There are eleven stories. One of my favorites is the title story, in which a woman is held prisoner by a captor that builds her a fabulous library, but tells her that he will decide what she will read. There’s horror for you. There’s a takeoff on The Little Mermaid that left me with half the story highlighted out of admiration. The Thankless Child features a fairy godmother that is more of a mafia figure, like a supernatural, female Godfather.

But perhaps my very favorite is The Rabbit, which is a takeoff on The Velveteen Rabbit. I began this one with a furrowed brow, because the original story is so dear to my heart, a cherished experience held with each of the four babies I bore and raised. But my prior knowledge is actually a useful thing, because with the original more or less committed to memory, I can see where she begins to alter the story. At first she changes just the tiniest things, and then gradually adds more…and in her version, the rabbit loathes the boy and seeks revenge. In the end it is the same story, and yet different enough that it doesn’t offend me as I suspected it might. She started with apples and made bleeding red oranges.

Ortberg has created a masterpiece of feminist fiction replete with some of the best word smithery found in contemporary prose. It can be read at the surface level, just for your amusement—which is guaranteed to all that enjoy gallows humor—or as a scholarly endeavor. I expected this book to be full of darkly ridiculous stories themed around women’s issues. Instead it is even better, both brainy and hilarious, the best surprise of 2018.

Highly recommended to all that appreciate great feminist fiction and enjoy dark humor.

Not That I Could Tell, by Jessica Strawser****

NotThatIOne year ago today, I reviewed Strawser’s debut novel, Almost Missed You. When I received an invitation to read and review this, her second novel of suspense, I privately wondered whether she had written the same story all over again: missing spouse, missing kids, and is it foul play or a voluntary departure? But although there are many common elements, possibly what will become a signature aspect of her work, I can promise you that this is a very different story. Thanks go to Net Galley and St. Martin’s Press for letting me read it free and early. This book is for sale now.

Our setting is Yellow Springs, Ohio, and our protagonists are the women of the neighborhood, primarily Izzy, who comes in search of a fresh start after her sister marries the man she had her heart set on, and Clara, a stay-home mom that also recovering from a traumatic past event that is alluded to frequently but whose particulars are withheld till near the story’s climax. And we have Kristen, college administrator and estranged wife of Doctor Paul. All are close neighbors, and these women–along with other women in the neighborhood–form a tight bond.

At the outset I feel as if I’m the wrong reader for this story. It’s all so light and fluffy; I don’t need to know the name of every child in the neighborhood, nor what everyone is wearing. But I also remember that I felt that way at the start of Strawser’s last novel, and I didn’t feel at all that way further into the book, and so I keep reading. Sure enough, the adverbs drop, the wardrobes and cute kiddies fade into the background, and the tone darkens nicely (said the evil book blogger with a sinister smile).

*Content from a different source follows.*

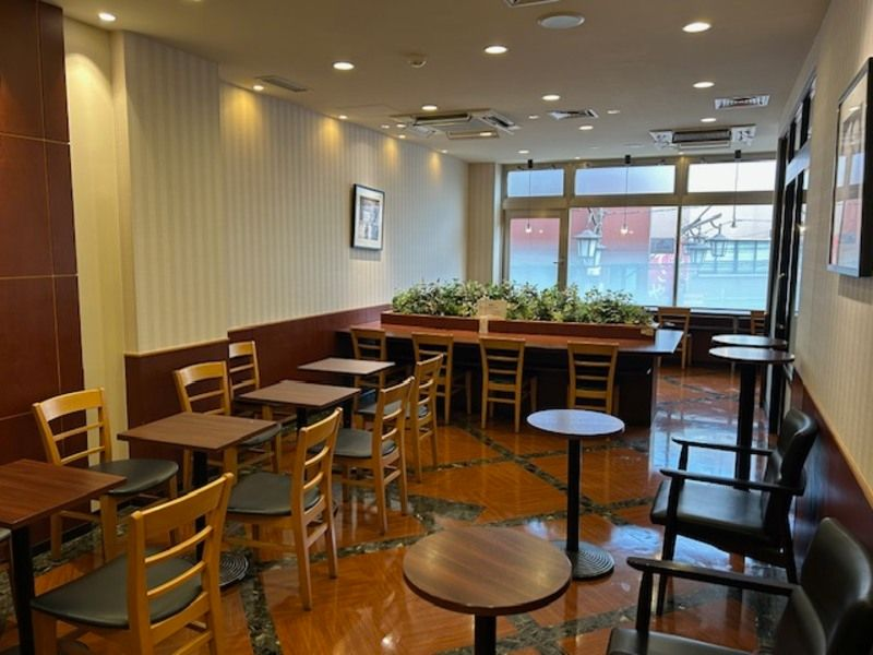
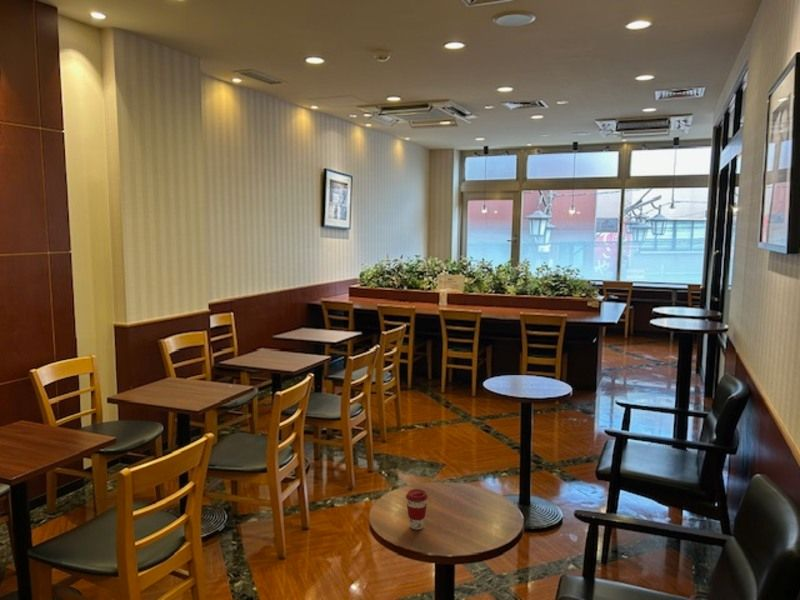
+ coffee cup [405,488,429,531]
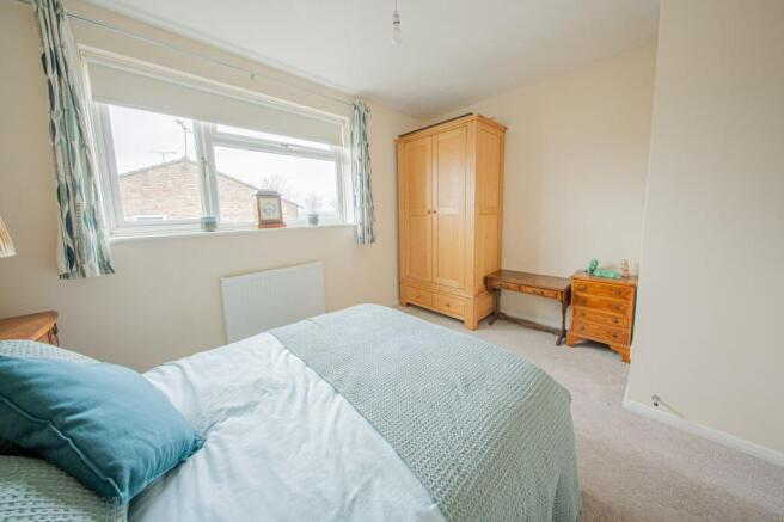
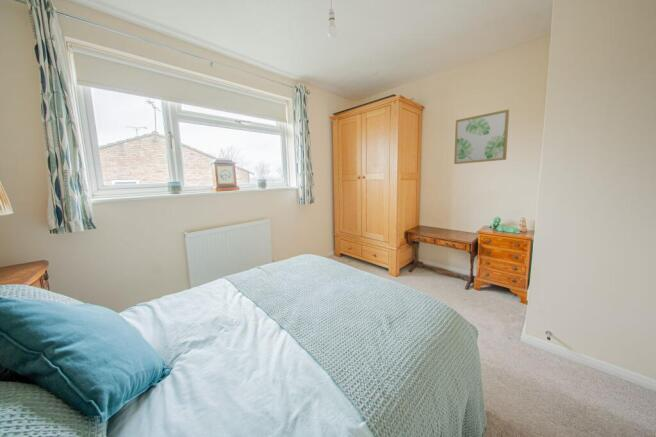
+ wall art [453,108,510,165]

After a lovely fall evening spent bonding with friends around a backyard bonfire, Kristen and the twins have disappeared. The police take a hard look at Paul, who is seeking half of the hefty sum in Kristen’s savings account in the divorce proceedings, but nobody can prove anything. There are no bodies; she may have taken the kiddies and left. Some things are missing that make us think she’s taken off voluntarily, and yet other aspects of her absence send up flags.

Paul, for instance, is a smooth operator, but he isn’t a nice guy.

Strawser weaves a complex, credible plot with a strong feminist subtext, one that tells us there needs to be greater support for victims of domestic violence, and also that for some of us, happy endings are possible without romantic relationships. In addition, it is heartening to see a strong work of fiction that mostly features women characters.

I recommend this novel to women and those that love them, and I look forward to seeing more of Strawser’s feminist fiction in the future.